Altro tema caldo di questi mondiali londinesi è stato senza dubbio la questione degli Atleti Neutrali Autorizzati (ANA), ovvero gli atleti autorizzati dallo IAAF a partecipare alle competizioni internazionali, nonostante la squalifica per doping che ha coinvolto l’intera federazione di atletica di Mosca. Gli ANA hanno corso, marciato e saltato e tutti sapevano che erano atleti russi, anche se di fatto non si poteva dire. Nessun segno distintivo, nessuna bandiera, nessun inno che potesse richiamare il loro Paese e lo scandalo che lo ha coinvolto. Eppure loro erano lì, per correre, per marciare e per saltare, come ha fatto Marija Lasickene (oro nel salto in alto), perché quel che conta è onorare lo sport, anche se per farlo non si possono indossare i colori del proprio Paese.

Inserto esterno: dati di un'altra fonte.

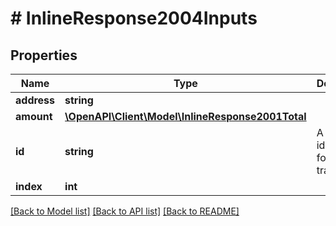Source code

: # # InlineResponse2004Inputs

## Properties

Name | Type | Description | Notes
------------ | ------------- | ------------- | -------------
**address** | **string** |  | 
**amount** | [**\OpenAPI\Client\Model\InlineResponse2001Total**](InlineResponse2001Total.md) |  | 
**id** | **string** | A unique identifier for this transaction | 
**index** | **int** |  | 

[[Back to Model list]](../../README.md#documentation-for-models) [[Back to API list]](../../README.md#documentation-for-api-endpoints) [[Back to README]](../../README.md)


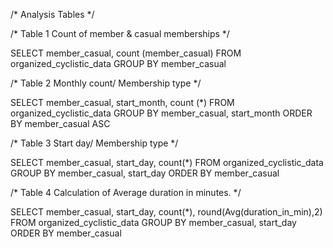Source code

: /* Analysis Tables */

/* Table 1
Count of member & casual memberships
*/

SELECT member_casual, count (member_casual)
FROM  organized_cyclistic_data
GROUP BY
member_casual

/* Table 2
Monthly count/ Membership type
*/

SELECT member_casual, start_month, count (*)
FROM organized_cyclistic_data
GROUP BY
member_casual, start_month
ORDER BY
member_casual ASC

/* Table 3
Start day/ Membership type
*/

SELECT member_casual, start_day, count(*)
FROM organized_cyclistic_data
GROUP BY member_casual, start_day
ORDER BY member_casual


/* Table 4
Calculation of Average duration in minutes.
*/

SELECT member_casual, start_day, count(*), round(Avg(duration_in_min),2)
FROM organized_cyclistic_data
GROUP BY member_casual, start_day
ORDER BY member_casual





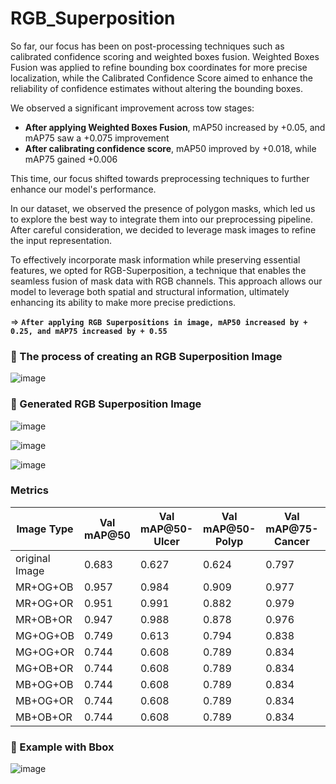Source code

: # RGB_Superposition

So far, our focus has been on post-processing techniques such as calibrated confidence scoring and weighted boxes fusion. Weighted Boxes Fusion was applied to refine bounding box coordinates for more precise localization, while the Calibrated Confidence Score aimed to enhance the reliability of confidence estimates without altering the bounding boxes.

We observed a significant improvement across tow stages:

- **After applying Weighted Boxes Fusion**, mAP50 increased by +0.05, and mAP75 saw a +0.075 improvement
- **After calibrating confidence score**, mAP50 improved by +0.018, while mAP75 gained +0.006

This time, our focus shifted towards preprocessing techniques to further enhance our model's performance.

In our dataset, we observed the presence of polygon masks, which led us to explore the best way to integrate them into our preprocessing pipeline. After careful consideration, we decided to leverage mask images to refine the input representation.

To effectively incorporate mask information while preserving essential features, we opted for RGB-Superposition, a technique that enables the seamless fusion of mask data with RGB channels. This approach allows our model to leverage both spatial and structural information, ultimately enhancing its ability to make more precise predictions.

=> **`After applying RGB Superpositions in image, mAP50 increased by + 0.25, and mAP75 increased by + 0.55`**

### 📌 The process of creating an RGB Superposition Image

![image](https://github.com/user-attachments/assets/c0c00493-dc86-4a29-a837-285e7dc15e47)


### 📌 Generated RGB Superposition Image

![image](https://github.com/user-attachments/assets/17c0045c-d135-4de5-8d58-95f87bdb80e7)

![image](https://github.com/user-attachments/assets/c8a3d957-cc8a-462e-a77e-d391f27b333c)

![image](https://github.com/user-attachments/assets/5e49b63a-1edb-468b-b746-820dae0f2d86)


### Metrics 

|  Image Type |   Val mAP@50 | Val mAP@50-Ulcer | Val mAP@50-Polyp |Val mAP@75-Cancer | Val mAP@75 | Val mAP@75-Ulcer | Val mAP@75-Polyp | Val mAP@75-Cancer  |
|--------|-----------|--------------|--------------|--------------|--------|--------------|--------------|----------------|
|   original Image    |    0.683 | 0.627 | 0.624 | 0.797 | 0.334 | 0.260 | 0.295 | 0.447     |
|   MR+OG+OB   |     0.957 | 0.984 | 0.909 | 0.977 | 0.905 | 0.984 | 0.764 | 0.968   |
|   MR+OG+OR    |     0.951 | 0.991 | 0.882 | 0.979 | 0.895 | 0.991 | 0.724 | 0.970     |
|   MR+OB+OR    |     0.947 | 0.988 | 0.878 | 0.976 | 0.886 | 0.988 | 0.713 | 0.956   |
|   MG+OG+OB    |     0.749 | 0.613 | 0.794 | 0.838 | 0.443 | 0.249 | 0.492 | 0.588     |
|   MG+OG+OR    |     0.744 | 0.608 | 0.789 | 0.834 | 0.438 | 0.243 | 0.487 | 0.585     | 
|   MG+OB+OR    |     0.744 | 0.608 | 0.789 | 0.834 | 0.438 | 0.243 | 0.487 | 0.585     | 
|   MB+OG+OB    |     0.744 | 0.608 | 0.789 | 0.834 | 0.438 | 0.243 | 0.487 | 0.585     | 
|   MB+OG+OR    |     0.744 | 0.608 | 0.789 | 0.834 | 0.438 | 0.243 | 0.487 | 0.585     | 
|   MB+OB+OR    |     0.744 | 0.608 | 0.789 | 0.834 | 0.438 | 0.243 | 0.487 | 0.585     | 


### 📌 Example with Bbox

![image](https://github.com/user-attachments/assets/7e936296-cf26-4c0f-b8b4-547db0925b0e)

E poi ci siamo noi, gli azzurri, quelli che in passato hanno avuto tra le loro file gente come Pietro Mennea, Fiona May, Stefano Baldini e Sara Simeoni. Nonostante i grandi trascorsi della nazionale italiana di atletica, in questi mondiali la squadra azzurra non ha saputo ottenere i grandi risultati sperati, un po’ per colpa di un ricambio generazionale che stenta a decollare, un po’ per gli infortuni occorsi a molti dei nostri atleti proprio a ridosso dell’appuntamento londinese. È mancata la grinta, ci sono state scelte tecniche sbagliate e forse si è peccato di ingenuità credendo di poter battere avversari ben più agguerriti di noi. Unica magra consolazione è stato il bronzo di Antonella Palmisano nella 50 km di marcia, medaglia arrivata un anno dopo la delusione di Rio. Peraltro, se ci fosse stata stata una maggior attenzione per la tecnica da parte dei commissari di gara, forse la nostra azzurra avrebbe potuto ottenere ben più di un terzo posto.
Tuttavia, a distanza di giorni non ha senso recriminare, ma vale piuttosto la pena pensare a quelli che saranno i prossimi appuntamenti internazionali, ai quali l’Italia non potrà presentarsi tanto impreparata. Quello che forse è mancato più di ogni altra cosa è stato il confronto con gli avversari. I nostri atleti sembravano gareggiare per i campionati italiani e non per il podio iridato. E questo non può certo bastare per competere a livello dei grandi campioni.